Sean Trane
The second album from Osibisa picks up where their stunning debut had left it, and goes a step further. Still produced by Tony Visconti and also doned with a stupendous Roger Dean artwork, there are few minor line-up changes but nothing that changed the band’s superb sound.
Thunder and lightning opens up the first side and the track evolves with a superb flutes and slow African chants, before gradually picking up speed via their infectious conga beats. A constant progression leading to ecstasy, this song is real master strike and probably their peak in their lengthy discography. Coming up next is Y Sharp with its infernal rhythms and Fender Rhodes, and great guitars. Spirits Up Above (a Roland Rashaan Kirk cover) has a slow divinities invocation chants intro and soon develops into a frenzied and transient fast groove. Survival is where these guys really come loose and let their African influences reeling down your brains before the tracks engage is some killer jazz-rock with spine-chilling chants and superb brass section providing the dramatic impact, breaks, counterpoints and a Coltrane-influenced sax solo. I have yet to meet someone that did not fall for these guys.
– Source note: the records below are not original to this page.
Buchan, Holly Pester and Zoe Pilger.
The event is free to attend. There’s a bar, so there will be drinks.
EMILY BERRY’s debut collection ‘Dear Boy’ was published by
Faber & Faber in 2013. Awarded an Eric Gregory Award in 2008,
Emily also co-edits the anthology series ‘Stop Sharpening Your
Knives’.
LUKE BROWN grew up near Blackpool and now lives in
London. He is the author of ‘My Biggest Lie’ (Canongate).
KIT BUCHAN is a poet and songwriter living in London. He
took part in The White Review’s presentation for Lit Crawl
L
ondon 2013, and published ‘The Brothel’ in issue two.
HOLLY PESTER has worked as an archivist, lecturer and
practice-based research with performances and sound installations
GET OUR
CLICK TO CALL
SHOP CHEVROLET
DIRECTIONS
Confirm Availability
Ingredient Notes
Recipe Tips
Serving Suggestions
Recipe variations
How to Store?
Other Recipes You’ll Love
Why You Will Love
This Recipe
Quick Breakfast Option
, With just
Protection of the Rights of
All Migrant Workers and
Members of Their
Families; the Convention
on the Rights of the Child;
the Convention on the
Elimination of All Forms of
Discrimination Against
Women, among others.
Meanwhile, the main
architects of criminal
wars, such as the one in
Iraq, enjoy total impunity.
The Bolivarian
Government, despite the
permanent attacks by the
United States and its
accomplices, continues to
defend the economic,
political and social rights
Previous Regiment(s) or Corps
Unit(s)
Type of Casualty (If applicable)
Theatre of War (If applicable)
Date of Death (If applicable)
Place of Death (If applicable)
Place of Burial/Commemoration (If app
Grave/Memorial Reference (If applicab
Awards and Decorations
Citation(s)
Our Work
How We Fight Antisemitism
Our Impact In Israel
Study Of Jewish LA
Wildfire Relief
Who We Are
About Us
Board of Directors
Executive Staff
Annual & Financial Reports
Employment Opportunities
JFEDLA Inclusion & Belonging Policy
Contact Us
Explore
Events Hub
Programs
Move On is almost explanatory, and hovers between Santana and African jazz. Rabiatu is yet another supeb moment where the flute dominates the speedy rhythms and great chants, interrupted by a percussive break when some whistles announces a great crescendo. Up last is the title track, another one of those signature tracks, which they played throughout their whole career.
Although after this stunning album, Osibisa will change musical direction (but gradually so), they will become more commercial but also more downright African at times and will have an international hit in Sunshine Day in 76, but always retain certain integrity until the end of the decade. If you should want to investigate them further, I can only advise you to work chronologically.